RECORD EXTRACTS:
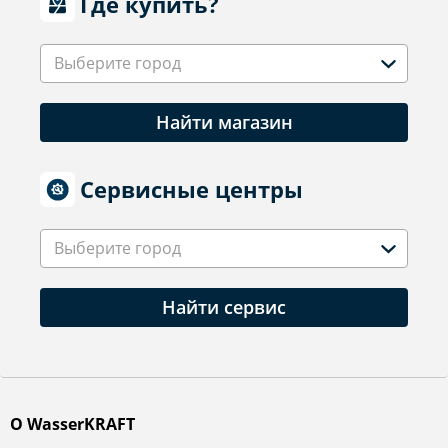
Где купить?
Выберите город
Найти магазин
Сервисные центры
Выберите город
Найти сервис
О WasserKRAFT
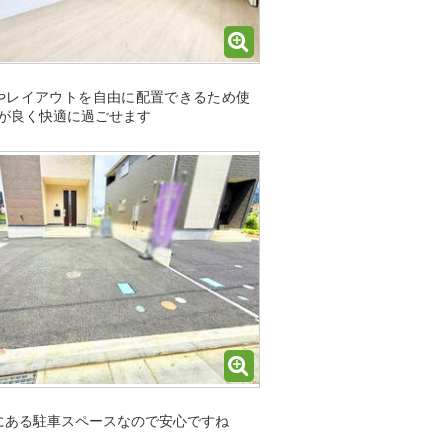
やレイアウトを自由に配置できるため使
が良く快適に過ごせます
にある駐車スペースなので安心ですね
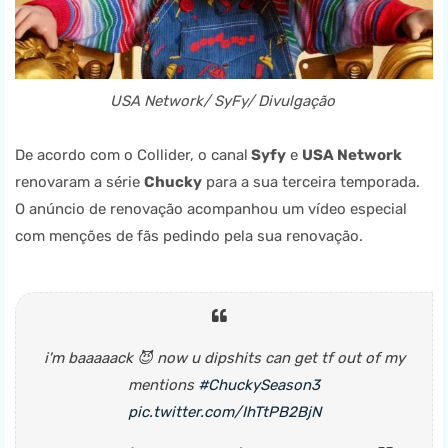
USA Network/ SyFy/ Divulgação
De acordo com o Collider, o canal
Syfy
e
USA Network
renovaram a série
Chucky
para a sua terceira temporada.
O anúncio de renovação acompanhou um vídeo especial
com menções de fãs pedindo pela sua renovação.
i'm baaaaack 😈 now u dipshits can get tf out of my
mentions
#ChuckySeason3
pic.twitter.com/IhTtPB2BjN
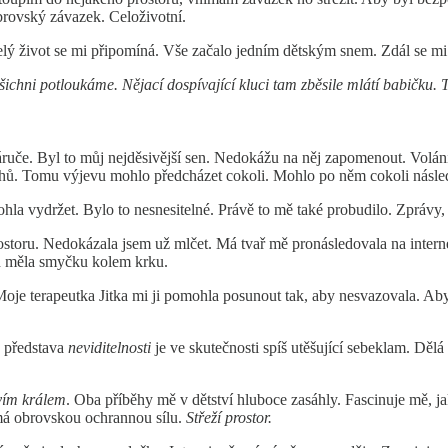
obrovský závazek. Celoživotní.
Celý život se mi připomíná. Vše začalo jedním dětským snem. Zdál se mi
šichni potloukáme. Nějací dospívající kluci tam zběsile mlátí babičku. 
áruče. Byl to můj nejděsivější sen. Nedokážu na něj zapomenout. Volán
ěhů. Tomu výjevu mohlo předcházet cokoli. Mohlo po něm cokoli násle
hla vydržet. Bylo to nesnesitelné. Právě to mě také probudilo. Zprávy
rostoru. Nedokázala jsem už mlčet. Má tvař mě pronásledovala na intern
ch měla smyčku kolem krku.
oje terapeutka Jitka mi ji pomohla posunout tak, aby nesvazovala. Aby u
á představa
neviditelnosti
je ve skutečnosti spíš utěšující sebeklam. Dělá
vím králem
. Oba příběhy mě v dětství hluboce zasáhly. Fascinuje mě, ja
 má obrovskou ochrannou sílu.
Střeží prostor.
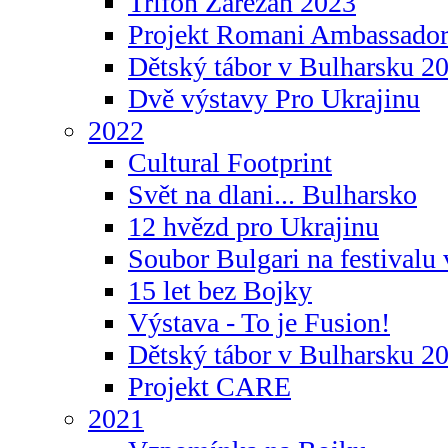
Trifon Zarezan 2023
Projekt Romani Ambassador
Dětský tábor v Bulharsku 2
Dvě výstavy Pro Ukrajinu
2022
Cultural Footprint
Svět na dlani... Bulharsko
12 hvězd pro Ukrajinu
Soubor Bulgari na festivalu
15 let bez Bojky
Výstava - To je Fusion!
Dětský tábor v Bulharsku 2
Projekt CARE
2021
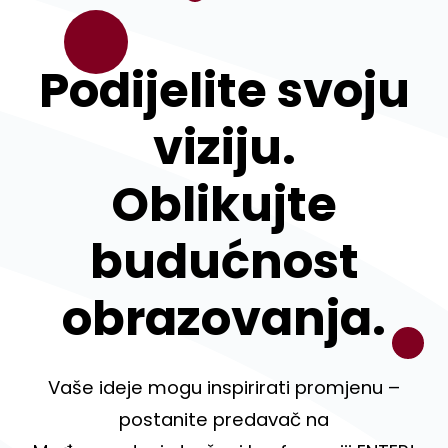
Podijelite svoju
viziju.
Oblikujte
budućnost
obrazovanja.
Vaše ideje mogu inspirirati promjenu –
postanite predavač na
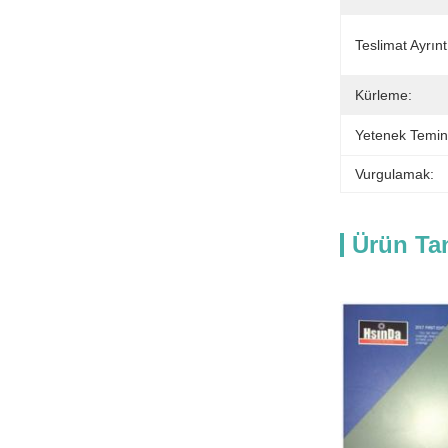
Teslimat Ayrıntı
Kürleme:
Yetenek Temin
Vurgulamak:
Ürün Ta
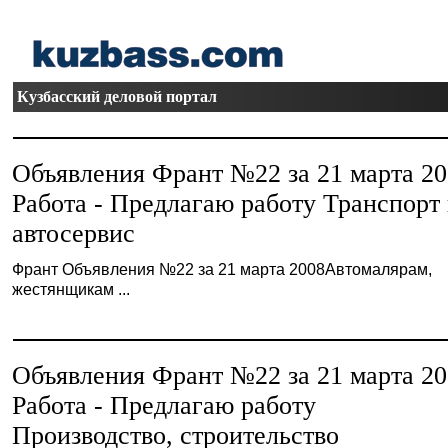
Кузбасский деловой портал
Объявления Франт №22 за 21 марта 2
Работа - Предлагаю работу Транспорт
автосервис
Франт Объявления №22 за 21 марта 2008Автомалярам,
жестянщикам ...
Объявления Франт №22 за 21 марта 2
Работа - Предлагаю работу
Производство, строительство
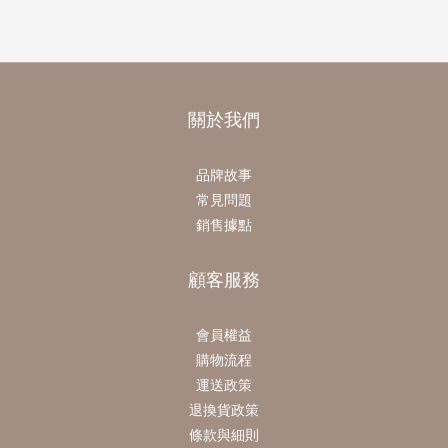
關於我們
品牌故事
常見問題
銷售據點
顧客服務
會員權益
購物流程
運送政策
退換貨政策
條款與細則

ACTION ITEM:
Transcribe the lines from the start of the items up to and including the line containing "にある駐車スペースなので安心ですね", leaving the pictures out of your answer.

TASK OUTPUT:
Где купить?
Выберите город
Найти магазин
Сервисные центры
Выберите город
Найти сервис
О WasserKRAFT
やレイアウトを自由に配置できるため使
が良く快適に過ごせます
にある駐車スペースなので安心ですね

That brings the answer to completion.